Makale

Entelektüel: Fikir İşçisi

Entelektüel: Fikir İşçisi

Prof. Dr. Ahmet Öğke
Akdeniz Üni. İlahyat Fak.

Yüzbaşı Alfred Dreyfus, Fransız Genelkurmayı’nda çalışan dürüst bir subaydı. Bazı Fransız silahlarının yeni teknik özelliklerini Almanlara bildirmekle suçlanıyordu. Guyana açıklarındaki Şeytan Adası’na müebbet hapis mahkûmu olarak gönderildi. Ortalık alevlendi; fakat bir süre sonra sükûnet sağlandı. Ama Dreyfus’ün uğradığı haksızlık unutulmak üzereydi. Dört yıl sonra 13 Ocak 1898 tarihli L’Aurore gazetesi, ünlü yazar Emile Zola’nın ilk sayfayı kaplayan makalesi ile yayımlandı. “J’accuse! / İtham Ediyorum! (Suçluyorum!)” başlıklı makale yüzbaşının masumiyetini savunuyor, genelkurmayı ve yargıçları suçluyor ve yeniden yargılama istiyordu. Böylelikle Dreyfus’ü tutan ürkek kalabalığın vicdanını Emile Zola seslendiriyordu. Ordu Zola’yı mahkemeye verdi ve mahkûm edildi. O, temyiz safhasından önce bir müddet İngiltere’ye sığındı. Geri döndükten bir süre sonra 1902’de, oturduğu apartmanda duman zehirlenmesi sebebiyle öldü. Taraftarları, evin bacasını tıkayanların Yahudi düşmanı muhafazakârlar olduğunu iddia ettiler. Dreyfus’ün itham edildiği olayda da asıl casusun Estherhazy adlı bir subay olduğu kendi itirafıyla sabit oldu. Dreyfus affedilip itibarı iade edilse de (1906) onu suçlayanlar ve haklı görenlerin kavgası devam etti. (İlber Ortaylı, “Dreyfus Olayı”, Milliyet Gazetesi Pazar Eki, 12.01.2014.)

- Yapılacak Görevler -
**1)** Dreyfus olayıyla ilgili metne göre Emile Zola'nın "J'accuse!" başlıklı makalesi hangi gazetede yayımlandı?
**2)** Lütfen Dreyfus olayıyla ilgili metni son cümlesinden sonra devam ettirerek yazın.

- İncelenecek Veriler -

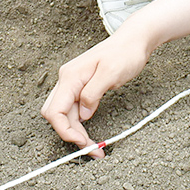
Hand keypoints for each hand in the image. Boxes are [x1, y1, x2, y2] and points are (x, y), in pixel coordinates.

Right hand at [41, 27, 152, 157]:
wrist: (134, 40)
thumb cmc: (125, 52)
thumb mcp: (112, 73)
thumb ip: (93, 93)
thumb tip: (83, 114)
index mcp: (71, 76)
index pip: (55, 110)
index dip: (65, 130)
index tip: (82, 142)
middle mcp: (68, 80)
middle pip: (56, 115)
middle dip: (70, 134)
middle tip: (91, 148)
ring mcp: (74, 83)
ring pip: (65, 115)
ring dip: (76, 132)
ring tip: (95, 146)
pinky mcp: (82, 87)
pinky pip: (75, 110)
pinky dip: (81, 124)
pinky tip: (91, 133)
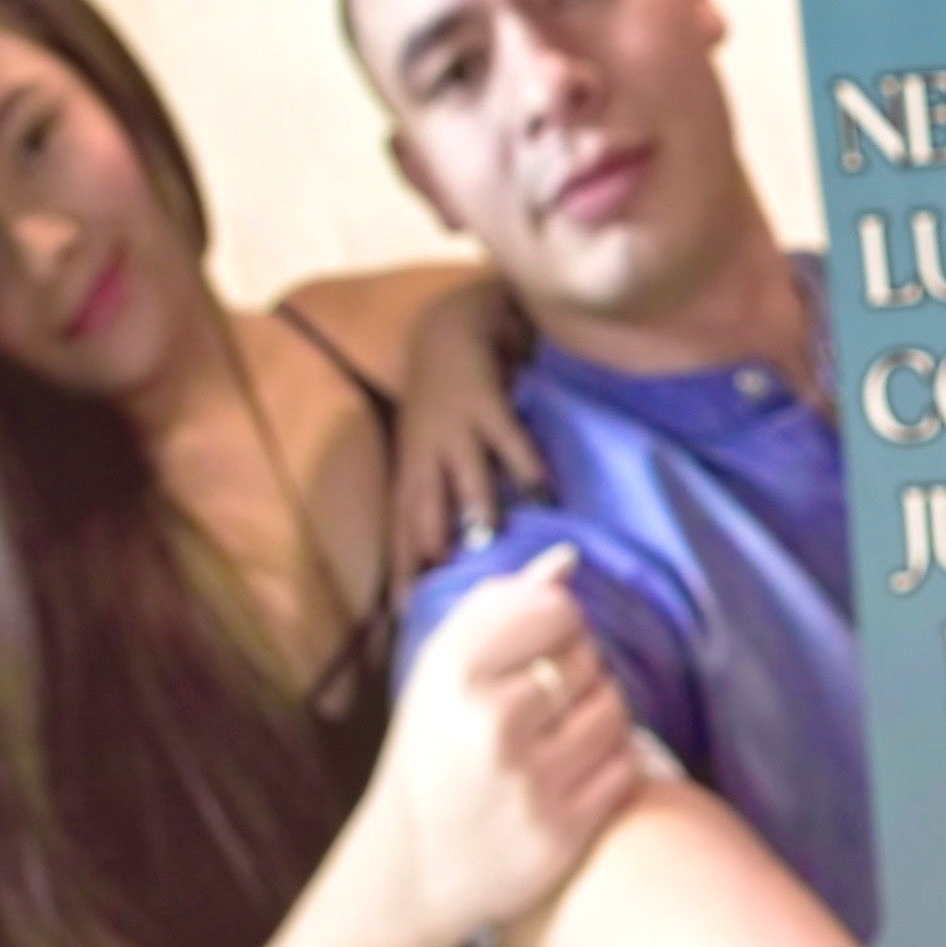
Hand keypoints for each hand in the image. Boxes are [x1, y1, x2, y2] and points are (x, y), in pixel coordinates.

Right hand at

- Görev Sonuçları -
**1)** L'Aurore gazetesinde.

**2)**
Tarihe “Dreyfus olayı” olarak geçen bu hadise, entelektüeller için bir milat olmuştur. 19. yüzyılın son çeyreğinde Zola’nın haykırışına eklenen ve kendilerine “entelektüeller” denilen zümrenin protestosu, her türlü siyasal düşünce ve yönelimin dışında hareket etmek kaygısını taşıdıkları iddiasıyla ortaya çıkmıştır. Bu protestoya imzasını koyan profesörler, yazarlar ve sanatçılar, kendilerini, hiçbir partiye ve politik görüşe eğilim göstermeyen bir bağımsızlık tavrı içerisinde olmaya özen gösteren kimseler olarak tanıtmışlardır. (Ernur Genç, Sosyolojik Açıdan Entelektüel Kavramlaştırmaları, Doktora Tezi, Ankara Ü. Sosyal Bilimler Enstitüsü, Ankara 2006, ss. 53-54.)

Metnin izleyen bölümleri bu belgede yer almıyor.